原題鏈接 https://leetcode.com/problems/lowest-common-ancestor-of-a-binary-search-tree/
Given a binary search tree (BST), find the lowest common ancestor (LCA) of two given nodes in the BST.
According to the definition of LCA on Wikipedia: “The lowest common ancestor is defined between two nodes v and w as the lowest node in T that has both v and w as descendants (where we allow a node to be a descendant of itself).”
_______6______
/ \
___2__ ___8__
/ \ / \
0 _4 7 9
/ \
3 5
For example, the lowest common ancestor (LCA) of nodes
2
and 8
is 6
. Another example is LCA of nodes
2
and 4
is 2
, since a node can be a descendant of itself according to the LCA definition.
找到最近公共祖先
我使用兩個hash表。
首先如果把root所在節點標記爲1則,他的左兒子標記爲2,右兒子標記爲3,對於一個標記爲x的節點,他的左兒子爲x*2,右兒子爲x*2+1;
所以我通過hash表PtoT,用標記映射地址。
另一個hash表VtoP,用值來映射標記。
當然可能存在相等的元素,因此我只記錄最小的標記。
得到p和q的標記後,表可以將p和q中標記最大的除以2,直到p和q相等結束。
然後用Ptov[p]返回即可。

__数据列表__
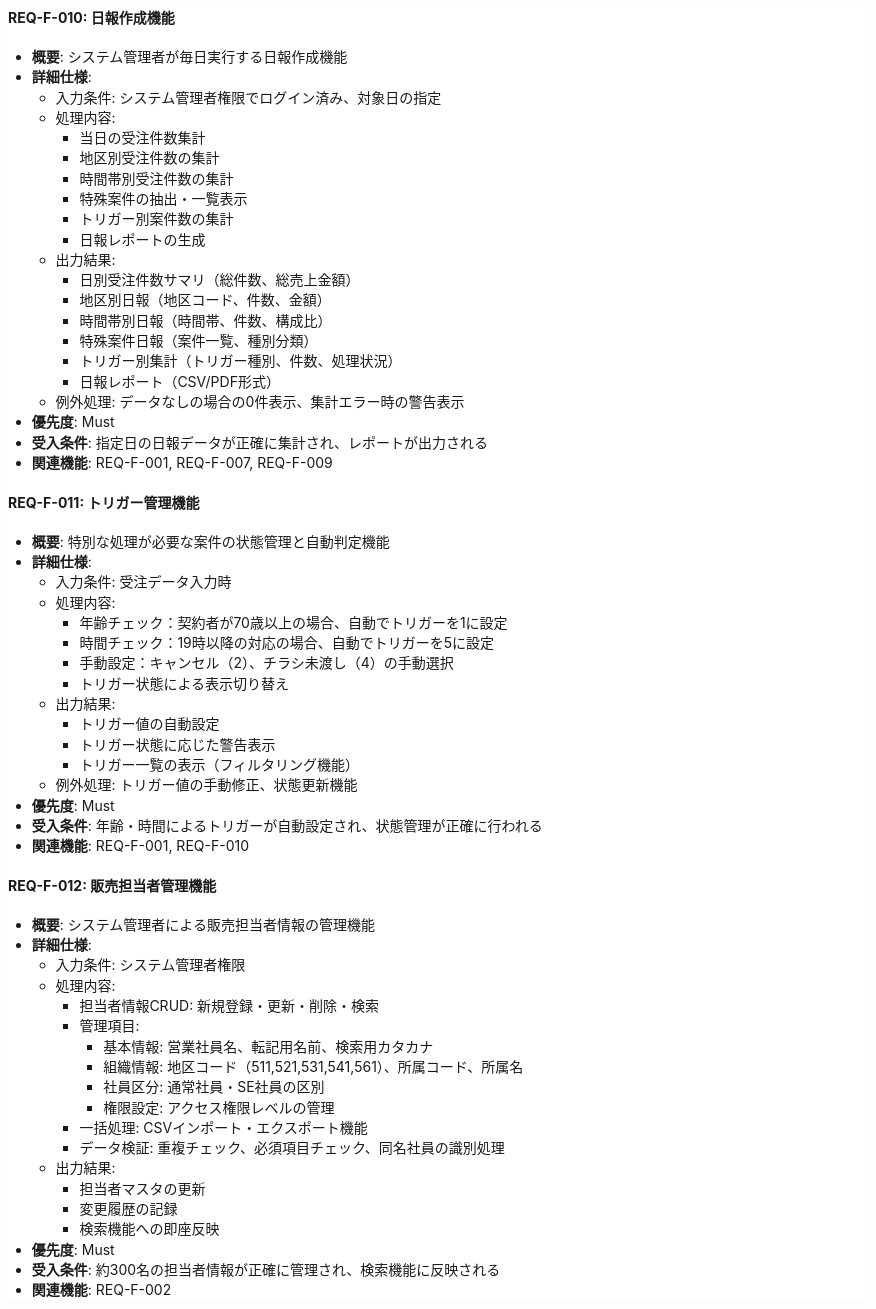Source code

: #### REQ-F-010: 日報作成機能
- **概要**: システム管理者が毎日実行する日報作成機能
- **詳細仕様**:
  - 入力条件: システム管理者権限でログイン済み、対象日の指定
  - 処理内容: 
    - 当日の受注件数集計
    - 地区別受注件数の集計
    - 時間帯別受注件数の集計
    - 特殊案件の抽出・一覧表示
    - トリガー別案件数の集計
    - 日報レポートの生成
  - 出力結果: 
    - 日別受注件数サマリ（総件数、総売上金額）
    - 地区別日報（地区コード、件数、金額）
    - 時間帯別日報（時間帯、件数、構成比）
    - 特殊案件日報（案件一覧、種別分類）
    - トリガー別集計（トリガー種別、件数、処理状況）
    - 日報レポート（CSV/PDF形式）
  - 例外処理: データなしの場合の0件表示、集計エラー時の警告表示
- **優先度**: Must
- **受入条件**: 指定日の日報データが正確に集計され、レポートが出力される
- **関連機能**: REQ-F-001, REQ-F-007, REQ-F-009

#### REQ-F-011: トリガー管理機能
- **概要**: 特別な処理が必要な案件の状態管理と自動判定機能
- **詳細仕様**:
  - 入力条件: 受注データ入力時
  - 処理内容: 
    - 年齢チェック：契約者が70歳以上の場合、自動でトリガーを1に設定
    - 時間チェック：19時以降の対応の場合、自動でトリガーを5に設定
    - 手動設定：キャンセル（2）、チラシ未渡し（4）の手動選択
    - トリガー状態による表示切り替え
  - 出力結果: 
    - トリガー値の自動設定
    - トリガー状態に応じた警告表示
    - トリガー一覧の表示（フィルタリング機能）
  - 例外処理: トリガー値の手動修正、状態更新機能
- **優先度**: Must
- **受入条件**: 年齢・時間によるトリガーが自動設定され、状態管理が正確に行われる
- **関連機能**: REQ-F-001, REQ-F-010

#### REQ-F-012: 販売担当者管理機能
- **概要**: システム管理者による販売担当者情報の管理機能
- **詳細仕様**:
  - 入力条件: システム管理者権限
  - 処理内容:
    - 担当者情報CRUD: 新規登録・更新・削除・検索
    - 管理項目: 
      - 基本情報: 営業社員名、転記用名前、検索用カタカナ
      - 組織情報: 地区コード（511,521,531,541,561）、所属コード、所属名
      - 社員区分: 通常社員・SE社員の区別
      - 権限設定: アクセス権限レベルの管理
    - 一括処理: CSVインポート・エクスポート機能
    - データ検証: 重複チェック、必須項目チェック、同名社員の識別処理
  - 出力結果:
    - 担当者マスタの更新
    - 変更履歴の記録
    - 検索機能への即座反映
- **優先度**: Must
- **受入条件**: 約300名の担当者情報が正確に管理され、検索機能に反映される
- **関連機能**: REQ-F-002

==

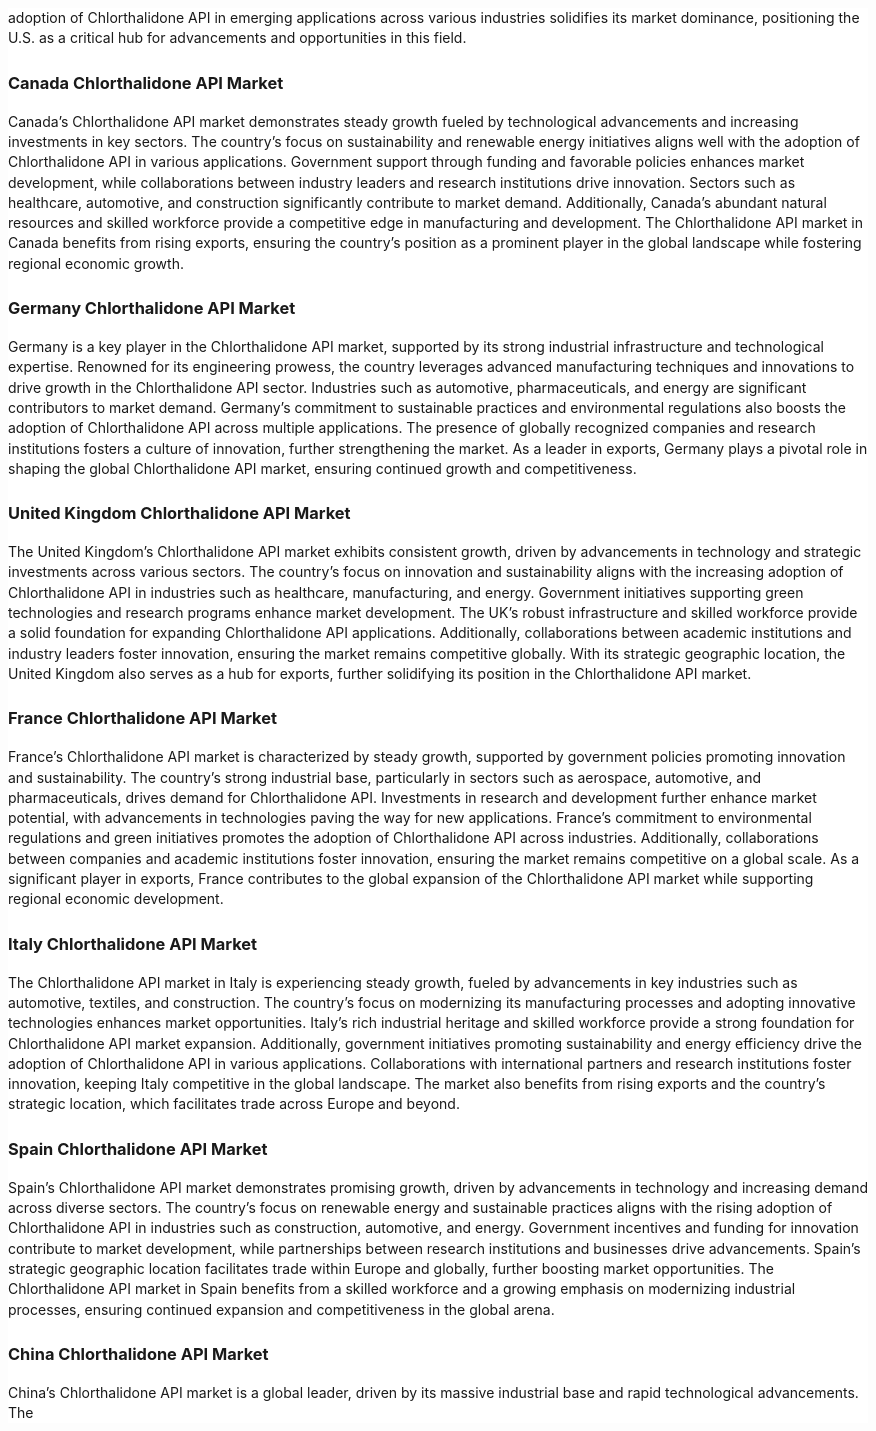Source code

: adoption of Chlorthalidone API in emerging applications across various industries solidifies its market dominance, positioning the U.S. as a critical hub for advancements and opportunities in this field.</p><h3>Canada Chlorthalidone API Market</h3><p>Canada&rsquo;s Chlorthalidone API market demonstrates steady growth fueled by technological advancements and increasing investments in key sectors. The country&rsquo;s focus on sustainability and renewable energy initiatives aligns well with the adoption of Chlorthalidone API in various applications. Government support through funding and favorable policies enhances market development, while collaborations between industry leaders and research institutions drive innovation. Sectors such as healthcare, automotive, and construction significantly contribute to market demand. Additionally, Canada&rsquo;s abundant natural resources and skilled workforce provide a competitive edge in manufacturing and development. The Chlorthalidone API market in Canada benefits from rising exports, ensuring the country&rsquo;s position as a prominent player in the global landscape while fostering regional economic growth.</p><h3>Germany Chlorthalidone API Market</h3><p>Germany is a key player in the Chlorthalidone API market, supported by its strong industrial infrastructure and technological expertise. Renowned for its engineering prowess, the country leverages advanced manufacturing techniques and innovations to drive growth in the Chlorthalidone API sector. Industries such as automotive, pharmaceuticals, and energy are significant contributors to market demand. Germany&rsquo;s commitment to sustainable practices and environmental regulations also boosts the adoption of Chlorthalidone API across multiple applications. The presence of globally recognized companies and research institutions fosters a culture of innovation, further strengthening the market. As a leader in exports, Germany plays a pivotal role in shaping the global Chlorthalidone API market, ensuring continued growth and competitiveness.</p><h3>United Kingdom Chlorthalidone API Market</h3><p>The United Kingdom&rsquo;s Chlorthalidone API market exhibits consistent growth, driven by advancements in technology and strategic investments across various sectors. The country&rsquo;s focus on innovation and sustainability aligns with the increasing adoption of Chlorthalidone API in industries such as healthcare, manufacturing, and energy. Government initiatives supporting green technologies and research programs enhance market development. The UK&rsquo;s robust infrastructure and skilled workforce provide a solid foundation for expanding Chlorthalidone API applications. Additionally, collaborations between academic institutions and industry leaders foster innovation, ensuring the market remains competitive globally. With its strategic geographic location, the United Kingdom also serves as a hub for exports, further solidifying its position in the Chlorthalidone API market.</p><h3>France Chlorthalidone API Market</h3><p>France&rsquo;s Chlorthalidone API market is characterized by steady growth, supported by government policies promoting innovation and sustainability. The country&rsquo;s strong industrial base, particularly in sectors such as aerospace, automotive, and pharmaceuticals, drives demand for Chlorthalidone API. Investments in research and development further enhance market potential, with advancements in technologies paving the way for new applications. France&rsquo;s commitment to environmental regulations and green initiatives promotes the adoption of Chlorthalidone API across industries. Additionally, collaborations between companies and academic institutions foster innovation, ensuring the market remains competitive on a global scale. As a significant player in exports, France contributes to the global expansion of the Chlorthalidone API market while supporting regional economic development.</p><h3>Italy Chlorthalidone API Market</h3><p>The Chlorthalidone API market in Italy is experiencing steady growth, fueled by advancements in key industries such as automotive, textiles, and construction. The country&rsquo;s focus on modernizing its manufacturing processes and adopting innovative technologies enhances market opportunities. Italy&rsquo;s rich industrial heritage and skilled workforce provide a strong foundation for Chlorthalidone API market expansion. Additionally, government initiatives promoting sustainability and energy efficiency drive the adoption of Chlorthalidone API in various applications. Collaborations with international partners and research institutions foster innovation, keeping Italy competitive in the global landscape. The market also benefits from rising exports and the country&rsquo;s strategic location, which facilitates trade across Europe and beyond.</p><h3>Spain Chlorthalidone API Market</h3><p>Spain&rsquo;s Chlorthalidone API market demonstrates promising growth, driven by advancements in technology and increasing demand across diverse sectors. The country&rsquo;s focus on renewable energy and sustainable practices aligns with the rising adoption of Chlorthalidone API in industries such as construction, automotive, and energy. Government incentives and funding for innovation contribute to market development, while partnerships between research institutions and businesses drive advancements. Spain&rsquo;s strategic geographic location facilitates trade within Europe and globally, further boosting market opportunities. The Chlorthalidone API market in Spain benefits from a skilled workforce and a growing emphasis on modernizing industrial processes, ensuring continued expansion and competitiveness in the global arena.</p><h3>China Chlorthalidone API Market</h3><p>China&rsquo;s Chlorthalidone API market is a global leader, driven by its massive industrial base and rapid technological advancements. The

__问题描述__
请从讲二叉搜索树最近公共祖先的原文最后一句之后接着写下去。

__最终答案__
當然程序是可以優化的,可以在找到兩個元素後便返回,不用記錄所有點。
空間也可以進一步優化,只記錄PtoT,而兩個元素的標記在dfs的記錄下來。
class Solution {
public:
TreeNode* lowestCommonAncestor(TreeNode* root, TreeNode* p, TreeNode* q) {
dfs(root, 1);
int pp = VtoP[p->val];
int pq = VtoP[q->val];
while (pp != pq)
{
if (pp > pq)pp >>= 1;
else pq >>= 1;
}
return PtoT[pp];
}
void dfs(TreeNode* root, int pos)
{
if (root == NULL)return;
if (PtoT.find(pos) == PtoT.end())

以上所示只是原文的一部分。